The Metropolitan Government of Nashville and Davidson County, TN (Metro), and its area agency partners—including the Metropolitan Transit Authority (MTA) and the Regional Transportation Authority (RTA)—report saving more than $1.7 million in fuel purchases because of a fuel-hedging program implemented 19 months ago.
After having to reduce some bus service levels in July 2008 because of fuel price hikes and volatility on the spot market, MTA sought a way to create budget certainty with regard to fuel prices through the use of commodity hedging. That’s when MTA approached Metro, which agreed to work to create a partnership to facilitate a fuel-hedging program.
“With fuel costs spiraling out of control and the economy in a downturn, it was becoming increasingly difficult for government and agencies to get control of our operating budgets,” said Metro Finance Director Rich Riebeling. “MTA’s request for assistance gave us the impetus to try to do something about it.”
Riebeling and City of Franklin Assistant City Administrator for Finance and Administration Russ Truell, who spearheaded the development of state hedging legislation, oversaw the creation of an interagency agreement between Metro Fleet, Metro Schools, MTA, RTA, and the City of Franklin to begin the program. The partnership currently includes three contracts for gasoline and seven for diesel.

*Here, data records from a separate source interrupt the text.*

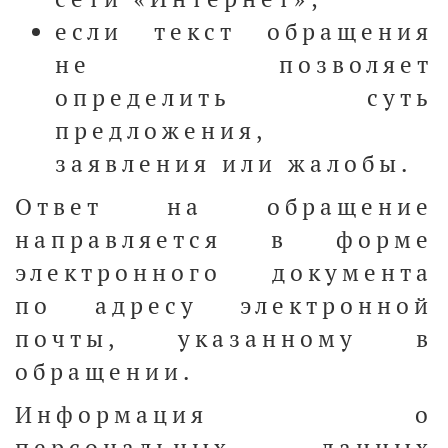
если текст обращения
не позволяет
определить суть
предложения,
заявления или жалобы.
Ответ на обращение
направляется в форме
электронного документа
по адресу электронной
почты, указанному в
обращении.
Информация о
персональных данных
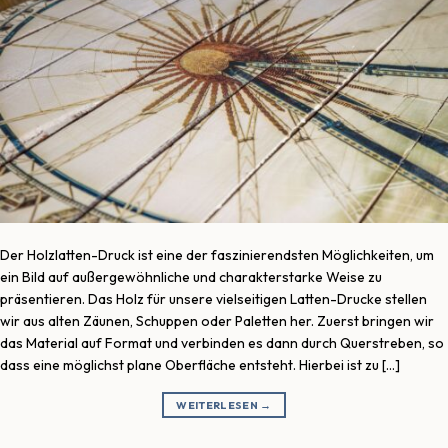
Der Holzlatten-Druck ist eine der faszinierendsten Möglichkeiten, um
ein Bild auf außergewöhnliche und charakterstarke Weise zu
präsentieren. Das Holz für unsere vielseitigen Latten-Drucke stellen
wir aus alten Zäunen, Schuppen oder Paletten her. Zuerst bringen wir
das Material auf Format und verbinden es dann durch Querstreben, so
dass eine möglichst plane Oberfläche entsteht. Hierbei ist zu […]
WEITERLESEN
→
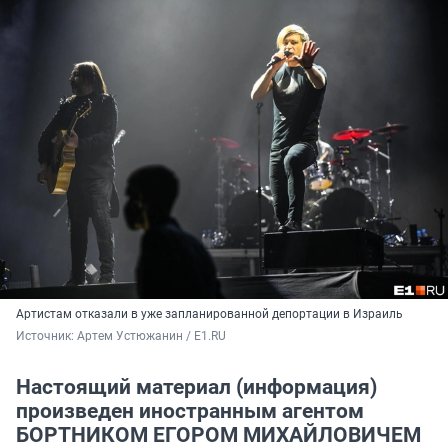
Артистам отказали в уже запланированной депортации в Израиль
Источник: 
Артем Устюжанин / E1.RU
Настоящий материал (информация)
произведен иностранным агентом
БОРТНИКОМ ЕГОРОМ МИХАЙЛОВИЧЕМ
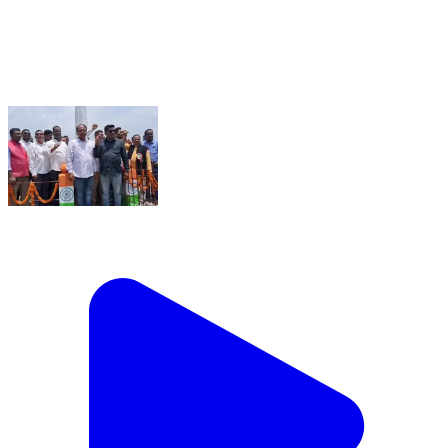
ଚିତ୍ରକୋଣ୍ଡା: ମାଲକାନଗିରି ଜିଲ୍ଲା ମାଥିଲି ସ୍ଥିତ ଥାନା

“It had always disturbed me that, other than personnel costs, our single biggest budget item was fuel purchases, and it was uncontrollable,” Truell said. He noted that fuel costs skyrocketed following the 2005 Katrina hurricane; gasoline prices eventually came down, but diesel fuel costs remained high.
“After three years of budget reductions, most government agencies no longer have budgets with any fat in them. And we do not want to be in a position to lay off police or fire department personnel just to purchase fuel as costs continue to rise,” Truell said.

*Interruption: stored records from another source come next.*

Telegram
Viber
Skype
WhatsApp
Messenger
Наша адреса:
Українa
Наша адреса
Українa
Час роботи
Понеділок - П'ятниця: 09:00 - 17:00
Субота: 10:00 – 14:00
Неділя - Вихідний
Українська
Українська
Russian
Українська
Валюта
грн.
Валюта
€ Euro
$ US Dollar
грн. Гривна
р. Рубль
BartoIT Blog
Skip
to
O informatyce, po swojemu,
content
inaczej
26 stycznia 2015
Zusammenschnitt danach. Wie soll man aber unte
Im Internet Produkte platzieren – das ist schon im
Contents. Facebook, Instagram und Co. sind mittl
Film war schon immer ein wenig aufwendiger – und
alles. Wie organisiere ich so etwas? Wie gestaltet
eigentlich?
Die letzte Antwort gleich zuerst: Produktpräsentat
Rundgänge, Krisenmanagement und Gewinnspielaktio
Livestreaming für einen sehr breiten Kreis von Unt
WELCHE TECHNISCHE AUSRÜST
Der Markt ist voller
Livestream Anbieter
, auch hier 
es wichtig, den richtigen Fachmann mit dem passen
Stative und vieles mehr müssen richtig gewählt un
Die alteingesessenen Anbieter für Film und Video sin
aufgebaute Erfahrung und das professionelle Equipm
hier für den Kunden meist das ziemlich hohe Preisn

Under state fuel-hedging legislation that passed the Tennessee General Assembly in spring 2009, participants can lock in prices for 24 months forward.
In May 2009, Metro and its partners locked in diesel prices for two years at $1.88 per gallon—saving a combined total of $632,811 in Fiscal Year 2009-2010. During the current fiscal year that began July 1, Metro and its partners already report saving $1.1 million.
Because of the overwhelming success of the program, the partners have signed a new fuel-hedging contract, effective July 1, 2011, that locks in prices at $2.30 per gallon through June 30, 2112.
“This is a great success story and an example of government working effectively on behalf of taxpayers to save money and operate more efficiently,” said MTA Chief Executive Officer Paul Ballard. “We see the hedging program as insurance for the unexpected. It mitigates the necessity to reduce services when fuel prices rise dramatically on the spot market and budgets are tight.”